# My MAC collection :)



## onionbooty (Nov 26, 2007)

This is my small collection... Not much of a collection but hopefully it'll be growing soon!







okay, I just uploaded some more pictures 
	

	
	
		
		

		
		
	


	




eyeshadows

















blushes





brushes





face





lipglosses





lipsticks





... I kinda gave up taking pictures after this one because of my niece and nephew getting into my stuff.  but I'll do it later! 
	

	
	
		
		

		
		
	


	





here's almost everything including non-MAC


----------



## gigglegirl (Nov 26, 2007)

nice!
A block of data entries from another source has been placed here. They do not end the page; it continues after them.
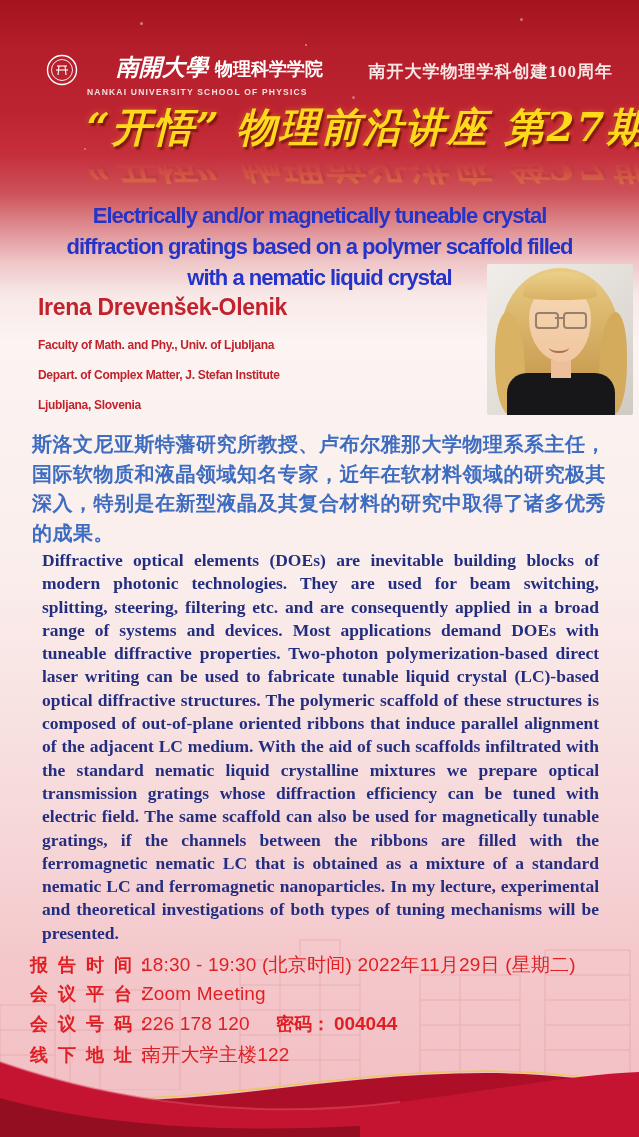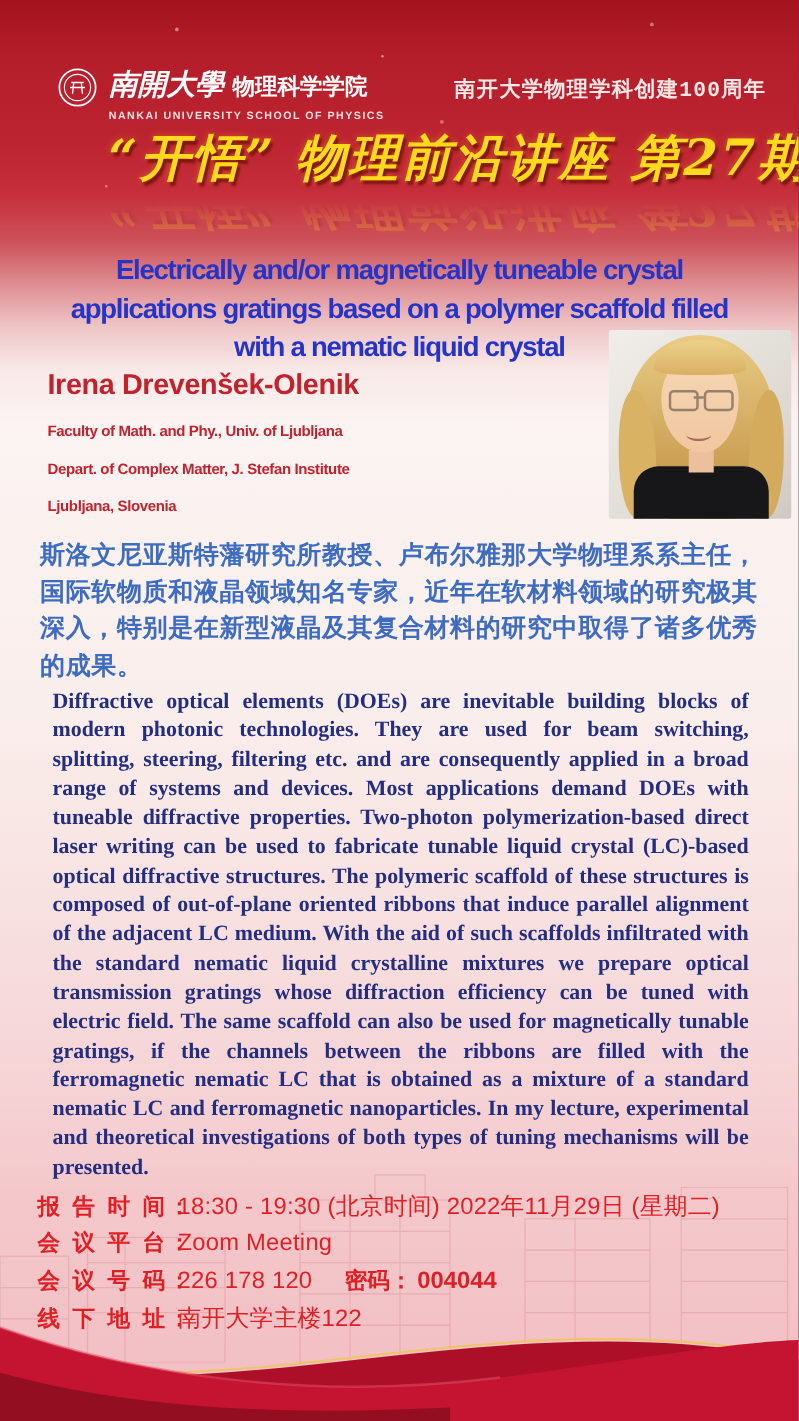--- a/index.html
+++ b/index.html
@@ -11,24 +11,24 @@
       #cd515a 17%, #de8d92 20%, #efc5c6 23%, #f8e9e8 26%,
       #fbf4f2 30%, #faeeec 50%, #f8e3e2 62%, #f6d5d7 75%,
       #f4c8cb 84%, #f2c2c6 93%, #f1bfc3 100%);
   }
   .sparkle{position:absolute;border-radius:50%;background:#fff;}
 
   
   .logo-group{position:absolute;left:46px;top:52px;display:flex;gap:9px;align-items:flex-start;}
   .seal{width:32px;height:32px;margin-top:2px;}
   .logo-line1{display:flex;align-items:baseline;gap:7px;color:#ffffff;white-space:nowrap;}
-  .calligraphy{font-family:"DejaVu Serif","Liberation Serif",serif;font-style:italic;font-weight:bold;font-size:23px;}
+  .calligraphy{font-family:"DejaVu Serif","Liberation Serif",serif;font-style:italic;font-weight:bold;font-size:23px;margin-left:29px;}
   .school-cn{font-size:18px;font-weight:bold;}
   .logo-en{font-size:8.5px;font-weight:bold;letter-spacing:1.2px;color:#f6dfdc;margin-top:4px;white-space:nowrap;}
-  .anniversary{position:absolute;right:26px;top:60px;font-family:Liberation Mono, monospace;
+  .anniversary{position:absolute;right:26px;top:60px;font-family:Liberation Serif, serif;
     font-weight:bold;font-size:17px;letter-spacing:1px;color:#f8e7e4;white-space:nowrap;}
 
   
   .series-wrap{position:absolute;top:104px;left:0;width:100%;text-align:center;line-height:1.15;padding-left:48px;}
   .series-title{
     font-family:"DejaVu Serif","Liberation Serif",serif;
     font-size:40px;font-weight:bold;font-style:italic;letter-spacing:2px;
     color:#ffd91c;text-shadow:2px 3px 2px rgba(110,12,8,.8),0 0 6px rgba(255,200,40,.35);
     white-space:nowrap;}
   .series-reflection{
@@ -117,21 +117,21 @@
   </div>
   <div class="anniversary">南开大学物理学科创建100周年</div>
 
   <div class="series-wrap">
     <div class="series-title">“开悟” 物理前沿讲座 第27期</div>
     <div class="series-title series-reflection" aria-hidden="true">“开悟” 物理前沿讲座 第27期</div>
   </div>
 
   <div class="talk-title">
     <div>Electrically and/or magnetically tuneable crystal</div>
-    <div>applications gratings based on a polymer scaffold filled</div>
+    <div>diffraction gratings based on a polymer scaffold filled</div>
     <div>with a nematic liquid crystal</div>
   </div>
 
   <div class="speaker-info">
     <div class="speaker-name">Irena Drevenšek-Olenik</div>
     <div class="affil">Faculty of Math. and Phy., Univ. of Ljubljana</div>
     <div class="affil">Depart. of Complex Matter, J. Stefan Institute</div>
     <div class="affil">Ljubljana, Slovenia</div>
   </div>
 

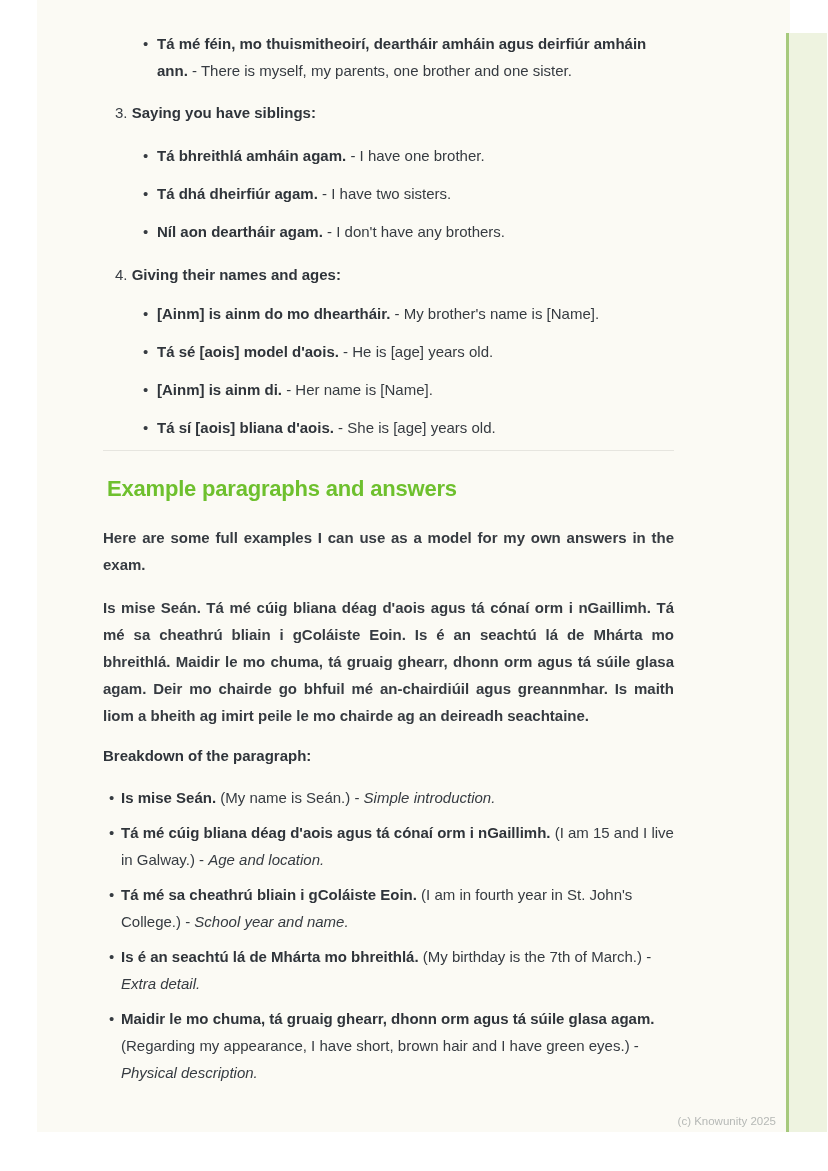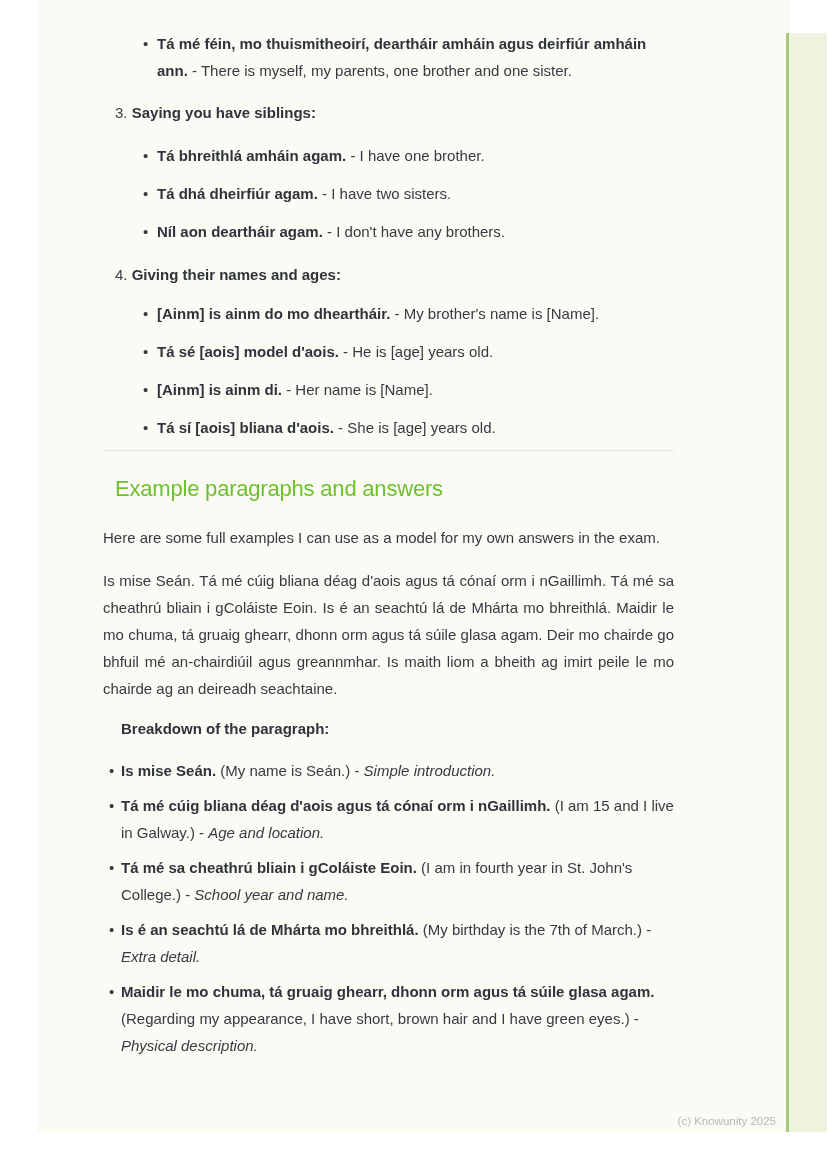--- a/index.html
+++ b/index.html
@@ -41,30 +41,30 @@
   ul.intro{margin-bottom:15px;}
   ul.s3{margin-bottom:0;}
   .numbered{margin:13px 0 16px;padding-left:12px;}
   .numbered .num{color:#3a3f45;}
   .numbered.second{margin-bottom:12px;}
   .divider{
     border:none;border-top:1px solid #e6e5df;
     margin:9px 0 25px;height:0;width:100%;
   }
   h2.green{
-    margin:0 12px 22px;
+    margin:0 4px 22px;
     font-size:22px;line-height:26px;
-    font-weight:400;
+    font-weight:700;
     color:#6ec02e;
     letter-spacing:-0.2px;
   }
-  p.body{margin:0 0 16px;}
+  p.body{margin:0 0 16px;font-weight:bold;}
   p.just{text-align:justify;}
   p.subhead{margin:0 0 19px;}
-  p.subhead2{margin:13px 18px 15px;}
+  p.subhead2{margin:13px 0 15px;}
   .watermark{
     position:absolute;top:1115px;right:52px;
     font-size:11.5px;line-height:13px;
     color:#b6b9b6;
     z-index:3;
   }
 </style>
 </head>
 <body>
 

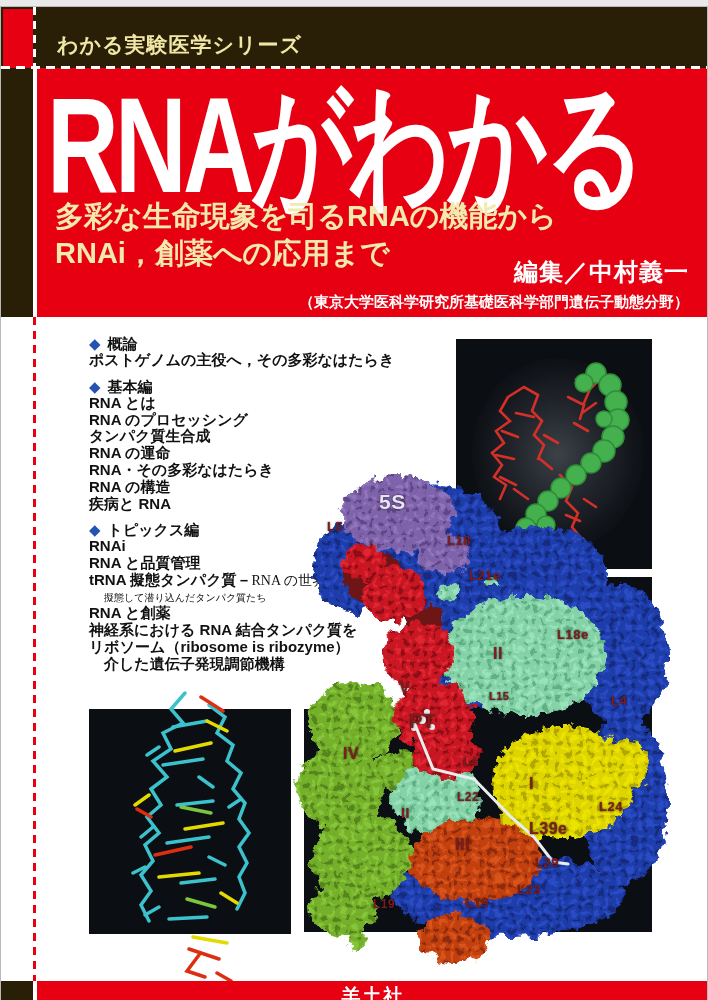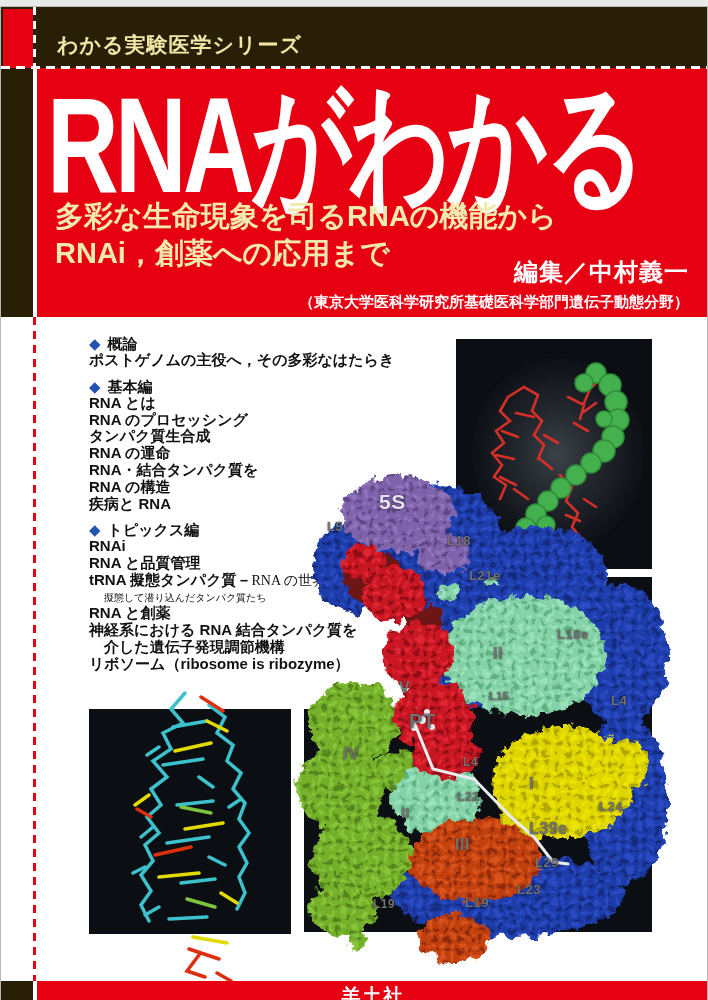--- a/index.html
+++ b/index.html
@@ -44,21 +44,21 @@
   .toc-indent{padding-left:15px;}
   
   .panel{position:absolute;background:#0b0e13;}
   .panel-a{left:455px;top:332px;width:196px;height:230px;}
   .panel-b{left:455px;top:570px;width:196px;height:132px;}
   .panel-c{left:303px;top:702px;width:348px;height:223px;}
   .panel-d{left:88px;top:702px;width:202px;height:225px;}
   
   .mol-svg{position:absolute;overflow:visible;}
   
-  .rlabel{position:absolute;color:#737373;font-weight:bold;z-index:20;white-space:nowrap;
+  .rlabel{position:absolute;color:#7f1d1d;font-weight:bold;z-index:20;white-space:nowrap;
           text-shadow:0 0 2px rgba(0,0,0,.85);letter-spacing:.5px;}
   .rlabel-5s{color:#e9e4f4;}
   
   .footer-bar{position:absolute;left:36px;top:974px;width:672px;height:26px;background:#e60012;}
   .footer-corner{position:absolute;left:0;top:974px;width:32px;height:26px;background:#291f07;}
   .publisher{position:absolute;left:36px;top:976px;width:672px;text-align:center;color:#ffffff;
              font-size:19px;font-weight:bold;letter-spacing:2px;z-index:31;}
 </style>
 </head>
 <body>
@@ -91,36 +91,36 @@
       <span class="diamond">◆</span><span>概論</span>
     </div>
     <div class="toc-item">ポストゲノムの主役へ，その多彩なはたらき</div>
     <div class="toc-heading">
       <span class="diamond">◆</span><span>基本編</span>
     </div>
     <div class="toc-item">RNA とは</div>
     <div class="toc-item">RNA のプロセッシング</div>
     <div class="toc-item">タンパク質生合成</div>
     <div class="toc-item">RNA の運命</div>
-    <div class="toc-item">RNA・結合タンパク質を</div>
+    <div class="toc-item">RNA・その多彩なはたらき</div>
     <div class="toc-item">RNA の構造</div>
     <div class="toc-item">疾病と RNA</div>
     <div class="toc-heading">
       <span class="diamond">◆</span><span>トピックス編</span>
     </div>
     <div class="toc-item">RNAi</div>
     <div class="toc-item">RNA と品質管理</div>
     <div class="toc-item">
       <span>tRNA 擬態タンパク質－</span><span class="toc-serif">RNA の世界に</span>
     </div>
     <div class="toc-sub">擬態して潜り込んだタンパク質たち</div>
     <div class="toc-item">RNA と創薬</div>
     <div class="toc-item">神経系における RNA 結合タンパク質を</div>
+    <div class="toc-item">リボソーム（ribosome is ribozyme）</div>
     <div class="toc-item toc-indent">介した遺伝子発現調節機構</div>
-    <div class="toc-item">リボソーム（ribosome is ribozyme）</div>
   </div>
 
   <div class="panel panel-a"></div>
   <div class="panel panel-b"></div>
   <div class="panel panel-c"></div>
   <div class="panel panel-d"></div>
 
   <svg class="mol-svg" style="left:455px;top:332px;width:196px;height:230px;" viewBox="0 0 196 230">
     <defs>
       <radialGradient id="mGlow" cx="50%" cy="50%" r="60%">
I see pan on something in the top left hand corner (blush?) I'm always jealous when ppl hit pan, I think I'm never going to!!! (Well not at the rate I buy things.... 
	

	
	
		
		

		
		
	


	




 )


----------



## nunu (Nov 26, 2007)

great collection!


----------



## newagetomatoz (Nov 26, 2007)

Your collection looks great!!  I love how so many of your colors are the brighter ones!!


----------



## prettygirl (Nov 27, 2007)

Wow OnionBootyy... you have so much stuff! 
I hope you have a good BFF to share all that with!


----------



## onionbooty (Nov 27, 2007)

Quote:

   Originally Posted by *prettygirl* 

 
_Wow OnionBootyy... you have so much stuff! 
I hope you have a good BFF to share all that with!
	

	
	
		
		

		
		
	


	


_

 
no.  I'm greedy.  HAHA!


----------